CH haltst trading in Shenzhen

Thursday, Feb 26, 2026 8:15 pm ET1min read

CH haltst trading in Shenzhen

China Halts Trading in Shenzhen Gold and Silver Platforms Amid Market Volatility

Authorities in Shenzhen, China, have taken steps to stabilize its volatile precious metals market, including halting trading on certain platforms and tightening regulatory oversight. The measures follow a surge in speculative demand for gold and silver, which has driven local prices significantly above international benchmarks and exposed investors to heightened risks.

The Luohu district government established a special task force to investigate the operations of Shenzhen-based gold-trading platforms, including Shenzhen Jiewo Rui, after investors reported difficulties withdrawing funds. The platform allows users to trade gold with up to 40-times leverage, amplifying exposure to price swings. Tensions escalated when approximately 100 investors gathered at the company's premises, with unverified reports of altercations with police.

Regulatory action has expanded to include restrictions on marketing practices and leveraged trading. A joint notice from ten government departments, including Shenzhen's financial regulatory bureau, prohibits operators from using exaggerated slogans such as "get rich by buying gold" or making false claims about price movements. The directive also bans irregular pre-pricing and leveraged transactions, aiming to curb speculative excesses.
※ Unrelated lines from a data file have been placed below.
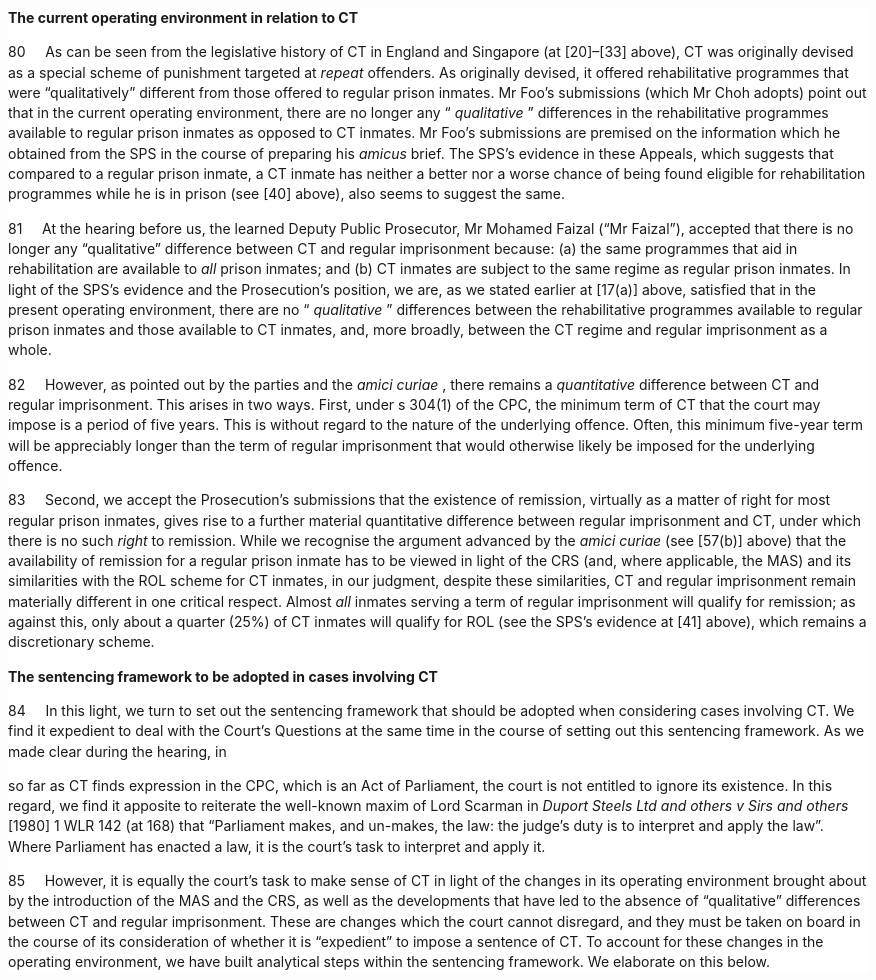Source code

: **The current operating environment in relation to CT** 

80     As can be seen from the legislative history of CT in England and Singapore (at [20]–[33] above), CT was originally devised as a special scheme of punishment targeted at _repeat_ offenders. As originally devised, it offered rehabilitative programmes that were “qualitatively” different from those offered to regular prison inmates. Mr Foo’s submissions (which Mr Choh adopts) point out that in the current operating environment, there are no longer any “ _qualitative_ ” differences in the rehabilitative programmes available to regular prison inmates as opposed to CT inmates. Mr Foo’s submissions are premised on the information which he obtained from the SPS in the course of preparing his _amicus_ brief. The SPS’s evidence in these Appeals, which suggests that compared to a regular prison inmate, a CT inmate has neither a better nor a worse chance of being found eligible for rehabilitation programmes while he is in prison (see [40] above), also seems to suggest the same. 

81     At the hearing before us, the learned Deputy Public Prosecutor, Mr Mohamed Faizal (“Mr Faizal”), accepted that there is no longer any “qualitative” difference between CT and regular imprisonment because: (a) the same programmes that aid in rehabilitation are available to _all_ prison inmates; and (b) CT inmates are subject to the same regime as regular prison inmates. In light of the SPS’s evidence and the Prosecution’s position, we are, as we stated earlier at [17(a)] above, satisfied that in the present operating environment, there are no “ _qualitative_ ” differences between the rehabilitative programmes available to regular prison inmates and those available to CT inmates, and, more broadly, between the CT regime and regular imprisonment as a whole. 

82     However, as pointed out by the parties and the _amici curiae_ , there remains a _quantitative_ difference between CT and regular imprisonment. This arises in two ways. First, under s 304(1) of the CPC, the minimum term of CT that the court may impose is a period of five years. This is without regard to the nature of the underlying offence. Often, this minimum five-year term will be appreciably longer than the term of regular imprisonment that would otherwise likely be imposed for the underlying offence. 

83     Second, we accept the Prosecution’s submissions that the existence of remission, virtually as a matter of right for most regular prison inmates, gives rise to a further material quantitative difference between regular imprisonment and CT, under which there is no such _right_ to remission. While we recognise the argument advanced by the _amici curiae_ (see [57(b)] above) that the availability of remission for a regular prison inmate has to be viewed in light of the CRS (and, where applicable, the MAS) and its similarities with the ROL scheme for CT inmates, in our judgment, despite these similarities, CT and regular imprisonment remain materially different in one critical respect. Almost _all_ inmates serving a term of regular imprisonment will qualify for remission; as against this, only about a quarter (25%) of CT inmates will qualify for ROL (see the SPS’s evidence at [41] above), which remains a discretionary scheme. 

**The sentencing framework to be adopted in cases involving CT** 

84     In this light, we turn to set out the sentencing framework that should be adopted when considering cases involving CT. We find it expedient to deal with the Court’s Questions at the same time in the course of setting out this sentencing framework. As we made clear during the hearing, in 


so far as CT finds expression in the CPC, which is an Act of Parliament, the court is not entitled to ignore its existence. In this regard, we find it apposite to reiterate the well-known maxim of Lord Scarman in _Duport Steels Ltd and others v Sirs and others_ [1980] 1 WLR 142 (at 168) that “Parliament makes, and un-makes, the law: the judge’s duty is to interpret and apply the law”. Where Parliament has enacted a law, it is the court’s task to interpret and apply it. 

85     However, it is equally the court’s task to make sense of CT in light of the changes in its operating environment brought about by the introduction of the MAS and the CRS, as well as the developments that have led to the absence of “qualitative” differences between CT and regular imprisonment. These are changes which the court cannot disregard, and they must be taken on board in the course of its consideration of whether it is “expedient” to impose a sentence of CT. To account for these changes in the operating environment, we have built analytical steps within the sentencing framework. We elaborate on this below.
Market volatility has been fueled by global gold prices surging to record highs above $5,300 per ounce in January 2026, driven by dollar weakness and de-dollarization concerns. Local silver prices in China have risen even more sharply, with the UBS SDIC Silver Futures Fund LOF halting subscriptions after its premium over Shanghai Futures Exchange contracts reached 36%—a level deemed "unsustainable" by its managers.

The Shenzhen-based Shuibei bullion market, a key hub for physical gold and silver trading, has seen multiple platform failures this year. A major silver seller there defaulted on deliveries in January, leaving over 350 investors awaiting compensation.

Authorities have emphasized the need to "defuse market risks" and protect retail investors, with sector-wide warnings issued as early as October 2025. While gold prices have since stabilized near $4,970 per ounce, the regulatory crackdown underscores ongoing concerns about leverage, liquidity, and speculative behavior in China's precious metals markets.

Investors are advised to remain cautious as regulators balance market stability with the risks of speculative frenzies.